The image of the broken seal of a stone tomb elicits two different realities: for us, both the hope of new life and participation in the God-mission; for Mary, despair. Here, again, we are faced with the complexity of being human participants in the God-life. Why couldn’t Jesus have met her as she gazed at the inky blackness of the tomb’s entrance? Rather than awakening Mary in that moment, the resurrected Jesus is absent…or at least silent.
Next, we read of the foot race between Peter and John to the grave. What are they thinking? Is Peter still replaying a fusion of sounds: rejection, rooster’s crow, whip-ripping flesh, hammer-striking nail? What pushes John’s threshold for pain as he runs faster, faster, faster? Why doesn’t he go into the tomb when he arrives? Why does Peter descend in without a second thought? What do they truly “believe” as they depart?

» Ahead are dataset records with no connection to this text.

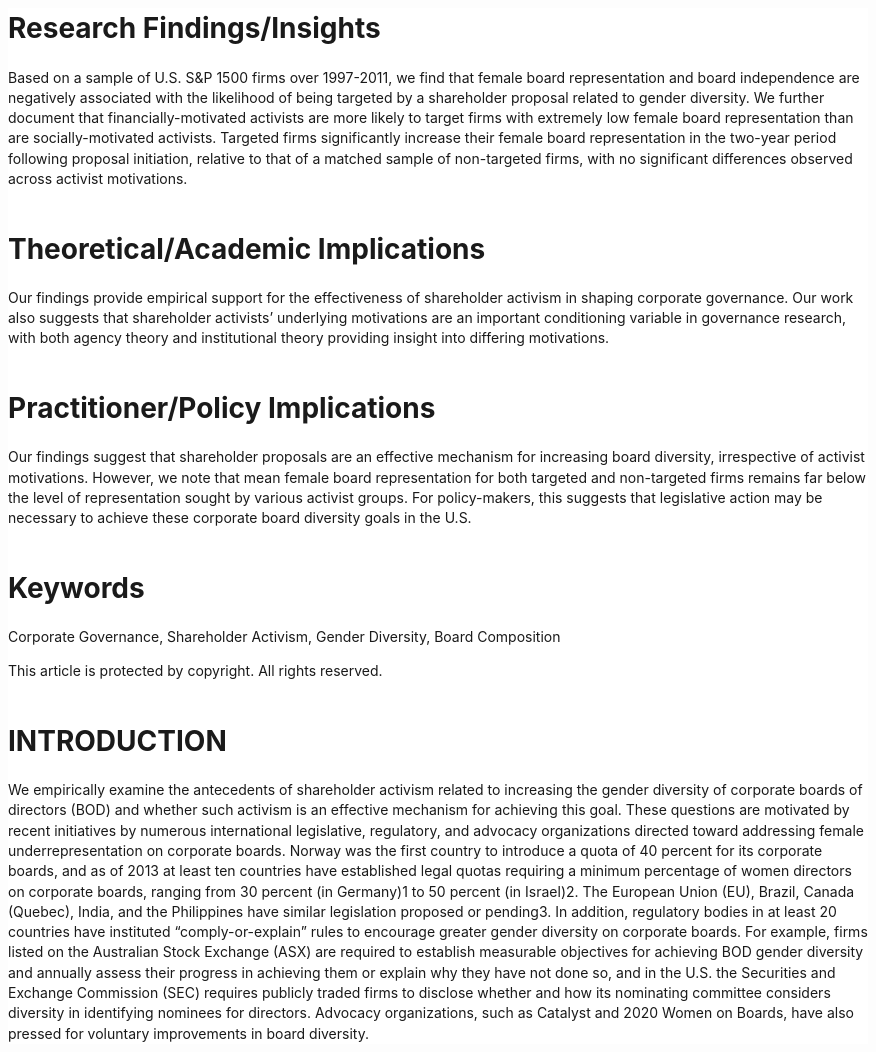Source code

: # Research Findings/Insights

Based on a sample of U.S. S&P 1500 firms over 1997-2011, we find that female board representation and board independence are negatively associated with the likelihood of being targeted by a shareholder proposal related to gender diversity. We further document that financially-motivated activists are more likely to target firms with extremely low female board representation than are socially-motivated activists. Targeted firms significantly increase their female board representation in the two-year period following proposal initiation, relative to that of a matched sample of non-targeted firms, with no significant differences observed across activist motivations.

# Theoretical/Academic Implications

Our findings provide empirical support for the effectiveness of shareholder activism in shaping corporate governance. Our work also suggests that shareholder activists’ underlying motivations are an important conditioning variable in governance research, with both agency theory and institutional theory providing insight into differing motivations.

# Practitioner/Policy Implications

Our findings suggest that shareholder proposals are an effective mechanism for increasing board diversity, irrespective of activist motivations. However, we note that mean female board representation for both targeted and non-targeted firms remains far below the level of representation sought by various activist groups. For policy-makers, this suggests that legislative action may be necessary to achieve these corporate board diversity goals in the U.S.

# Keywords

Corporate Governance, Shareholder Activism, Gender Diversity, Board Composition

This article is protected by copyright. All rights reserved.

# INTRODUCTION

We empirically examine the antecedents of shareholder activism related to increasing the gender diversity of corporate boards of directors (BOD) and whether such activism is an effective mechanism for achieving this goal. These questions are motivated by recent initiatives by numerous international legislative, regulatory, and advocacy organizations directed toward addressing female underrepresentation on corporate boards. Norway was the first country to introduce a quota of 40 percent for its corporate boards, and as of 2013 at least ten countries have established legal quotas requiring a minimum percentage of women directors on corporate boards, ranging from 30 percent (in Germany)1 to 50 percent (in Israel)2. The European Union (EU), Brazil, Canada (Quebec), India, and the Philippines have similar legislation proposed or pending3. In addition, regulatory bodies in at least 20 countries have instituted “comply-or-explain” rules to encourage greater gender diversity on corporate boards. For example, firms listed on the Australian Stock Exchange (ASX) are required to establish measurable objectives for achieving BOD gender diversity and annually assess their progress in achieving them or explain why they have not done so, and in the U.S. the Securities and Exchange Commission (SEC) requires publicly traded firms to disclose whether and how its nominating committee considers diversity in identifying nominees for directors. Advocacy organizations, such as Catalyst and 2020 Women on Boards, have also pressed for voluntary improvements in board diversity.
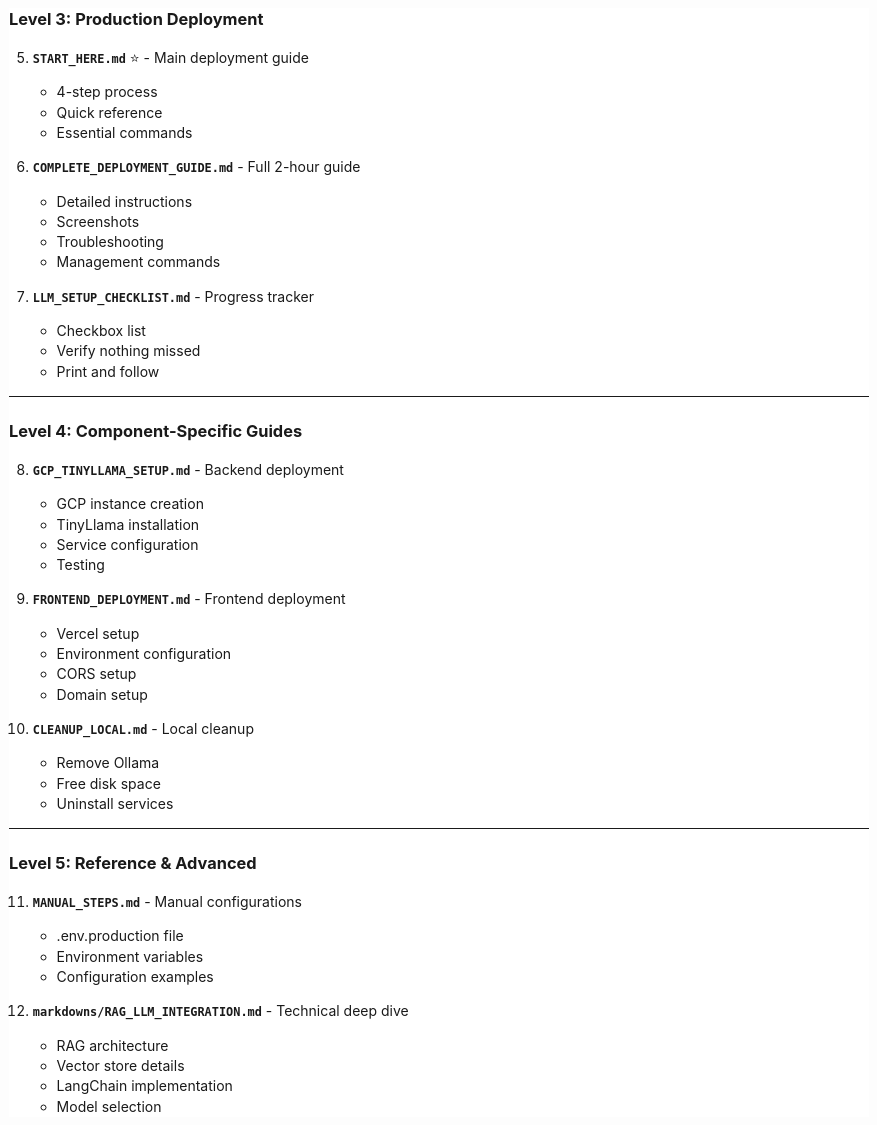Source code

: ### Level 3: Production Deployment

5. **`START_HERE.md`** ⭐ - Main deployment guide
   - 4-step process
   - Quick reference
   - Essential commands

6. **`COMPLETE_DEPLOYMENT_GUIDE.md`** - Full 2-hour guide
   - Detailed instructions
   - Screenshots
   - Troubleshooting
   - Management commands

7. **`LLM_SETUP_CHECKLIST.md`** - Progress tracker
   - Checkbox list
   - Verify nothing missed
   - Print and follow

---

### Level 4: Component-Specific Guides

8. **`GCP_TINYLLAMA_SETUP.md`** - Backend deployment
   - GCP instance creation
   - TinyLlama installation
   - Service configuration
   - Testing

9. **`FRONTEND_DEPLOYMENT.md`** - Frontend deployment
   - Vercel setup
   - Environment configuration
   - CORS setup
   - Domain setup

10. **`CLEANUP_LOCAL.md`** - Local cleanup
    - Remove Ollama
    - Free disk space
    - Uninstall services

---

### Level 5: Reference & Advanced

11. **`MANUAL_STEPS.md`** - Manual configurations
    - .env.production file
    - Environment variables
    - Configuration examples

12. **`markdowns/RAG_LLM_INTEGRATION.md`** - Technical deep dive
    - RAG architecture
    - Vector store details
    - LangChain implementation
    - Model selection
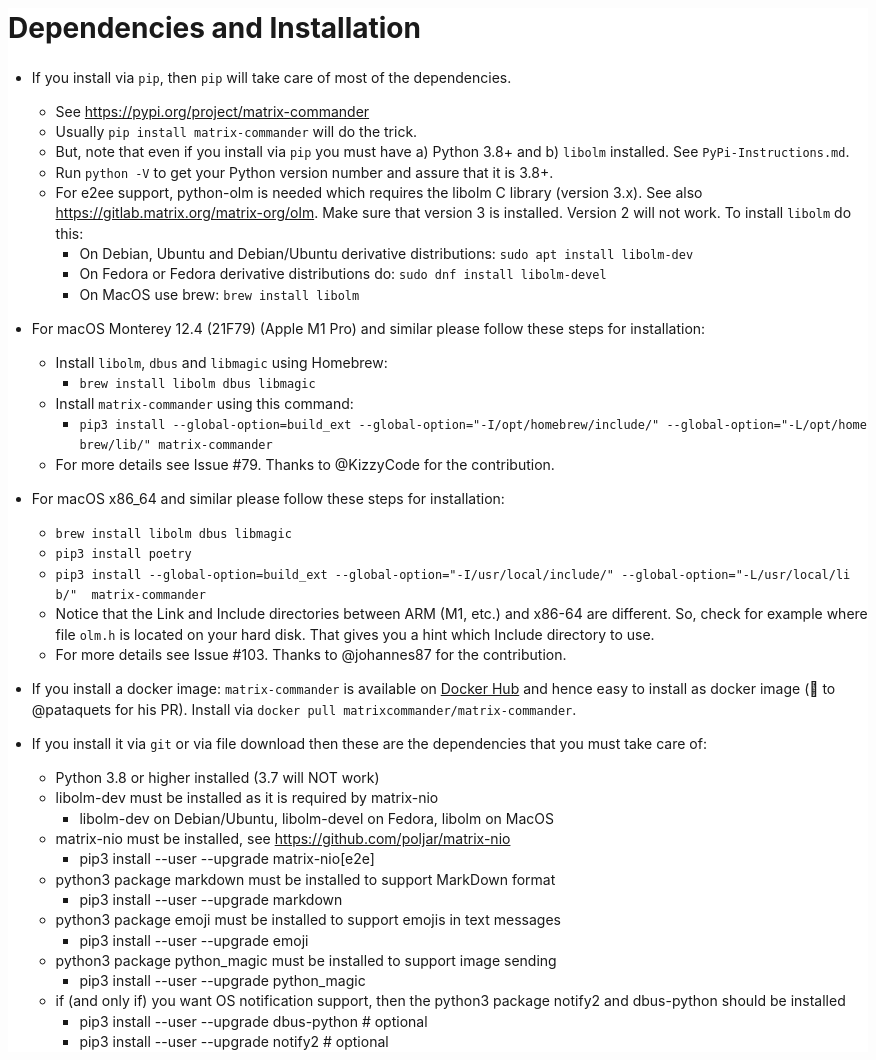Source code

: # Dependencies and Installation

- If you install via `pip`, then `pip` will take care of most of the
  dependencies.
  - See https://pypi.org/project/matrix-commander
  - Usually `pip install matrix-commander` will do the trick.
  - But, note that even if you install via `pip` you must have a) Python 3.8+
    and b) `libolm` installed. See `PyPi-Instructions.md`.
  - Run `python -V` to get your Python version number and assure that it is
    3.8+.
  - For e2ee support, python-olm is needed which requires the libolm C
    library (version 3.x). See also https://gitlab.matrix.org/matrix-org/olm.
    Make sure that version 3 is installed. Version 2 will not work.
    To install `libolm` do this:
    - On Debian, Ubuntu and Debian/Ubuntu derivative distributions:
      `sudo apt install libolm-dev`
    - On Fedora or Fedora derivative distributions do:
      `sudo dnf install libolm-devel`
    - On MacOS use brew:
      `brew install libolm`

- For macOS Monterey 12.4 (21F79) (Apple M1 Pro) and similar please follow
  these steps for installation:

  - Install `libolm`, `dbus` and `libmagic` using Homebrew:
      - `brew install libolm dbus libmagic`
  - Install `matrix-commander` using this command:
      - `pip3 install --global-option=build_ext --global-option="-I/opt/homebrew/include/" --global-option="-L/opt/homebrew/lib/" matrix-commander`
  - For more details see Issue #79. Thanks to @KizzyCode for the contribution.

- For macOS x86_64 and similar please follow these steps for installation:

  - `brew install libolm dbus libmagic`
  - `pip3 install poetry`
  - `pip3 install --global-option=build_ext --global-option="-I/usr/local/include/" --global-option="-L/usr/local/lib/"  matrix-commander`
  - Notice that the Link and Include directories between ARM (M1, etc.)
    and x86-64 are different.
    So, check for example where file `olm.h` is located on your hard disk.
    That gives you a hint which Include directory to use.
  - For more details see Issue #103. Thanks to @johannes87 for the contribution.

- If you install a docker image: `matrix-commander` is available on
  [Docker Hub](https://hub.docker.com/r/matrixcommander/matrix-commander)
  and hence easy to install as docker image (:clap: to @pataquets for his PR).
  Install via `docker pull matrixcommander/matrix-commander`.

- If you install it via `git` or via file download then these are the
  dependencies that you must take care of:

    - Python 3.8 or higher installed (3.7 will NOT work)
    - libolm-dev must be installed as it is required by matrix-nio
      - libolm-dev on Debian/Ubuntu, libolm-devel on Fedora, libolm on MacOS
    - matrix-nio must be installed, see https://github.com/poljar/matrix-nio
      - pip3 install --user --upgrade matrix-nio[e2e]
    - python3 package markdown must be installed to support MarkDown format
      - pip3 install --user --upgrade markdown
    - python3 package emoji must be installed to support emojis in text messages
      - pip3 install --user --upgrade emoji
    - python3 package python_magic must be installed to support image sending
      - pip3 install --user --upgrade python_magic
    - if (and only if) you want OS notification support, then the python3
      package notify2 and dbus-python should be installed
      - pip3 install --user --upgrade dbus-python # optional
      - pip3 install --user --upgrade notify2 # optional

And then we find Mary, by the tomb again…as our celebration continues with “Jesus conquered the grave; He conquered the grave!”
In the simultaneous journeys of two Jesus-communities, both are communities of the Resurrected…one knows it, one doesn’t…yet.
But before long, both communities knew it.
In the simultaneous journeys of two Jesus-communities, one lived like it was true…will the other?